ALWAYS wash your hands before starting work at the beginning of the day and after a
break, even if it is just for a cup of tea! - Especially if;
 You have been smoking
 You have been to the toilet
 Any time you touch your face

MAINTAIN A PROFESSIONAL AND HYGIENIC APPEARANCE

A professional appearance is one that conveys to other the fact the employees have
pride in the job, pride in how they look and that their attitude indicates interest,
willingness and keenness as well as they care.
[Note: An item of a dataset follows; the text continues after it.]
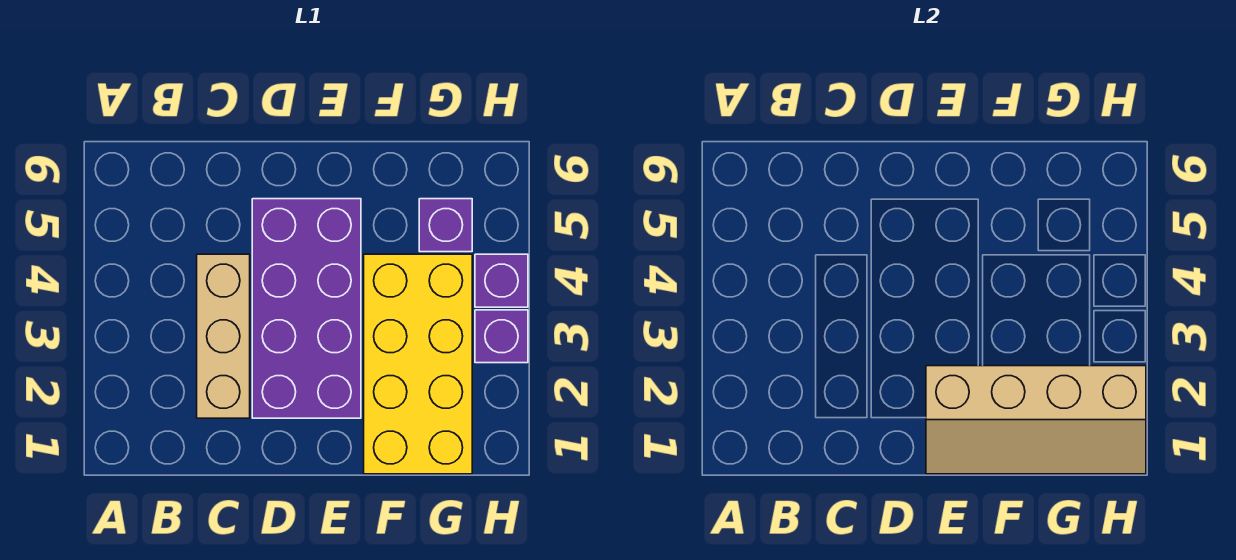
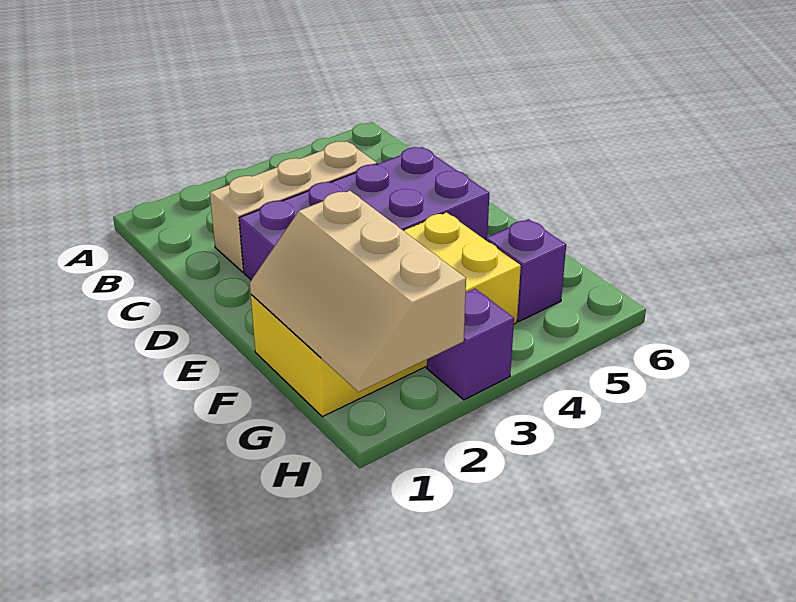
tan slope E1:H2 level 2 top 2 -> tan slope F1:H2 level 2 top 2
purple brick H4 level 1 -> none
A hygienic appearance is indicated by
high standards of personal cleanliness and is shown by cleanliness of hair, hands,
clothing and shoes.

This is important to the individual, other food handlers, consumers and employers.
Hygienic standards are a legal requirement of the food hygienic regulation.

Good personal hygienic helps prevent food-borne disease; therefore these points must
be put into practice.

1)      Shower or bath daily


2)      Use an anti perspirant after bath.
3)      Always report for duty clean shaven.
4)      Wear clean clothes and uniform.
5)      Do not work if suffering from a communicable disease.
6)      Handle food as little as possible
7)      Wash hands before and during work and after using the toilet.
8)      Keep hair clean and do not handle
9)      Keep fingernails clean and short
10)  Do not touch nose and mouth with hands.
11)  Do not cough or sneeze over food, use tissue.
12)  Do not wear rings, earrings, jewelry or watches.
13)  Do not smoke in food areas.
14)  Taste food with a clean spoon.
15)  Do not sit on work surfaces.
16)  Footwear should be clean and safe
17)  Headgear should always be worn when handling food.
18)  Open cuts, burns etc. must be covered with blue water proof dressing.

            Persons suffering from diarrhea, sore throat, vomiting or head cold must not
handle food. If a person become aware that they are suffering from or a carrier of
typhoid, paratyphoid, salmonella or staphylococcal infection, the person responsible for
the premises must be informed, who then must inform the medical officer of health.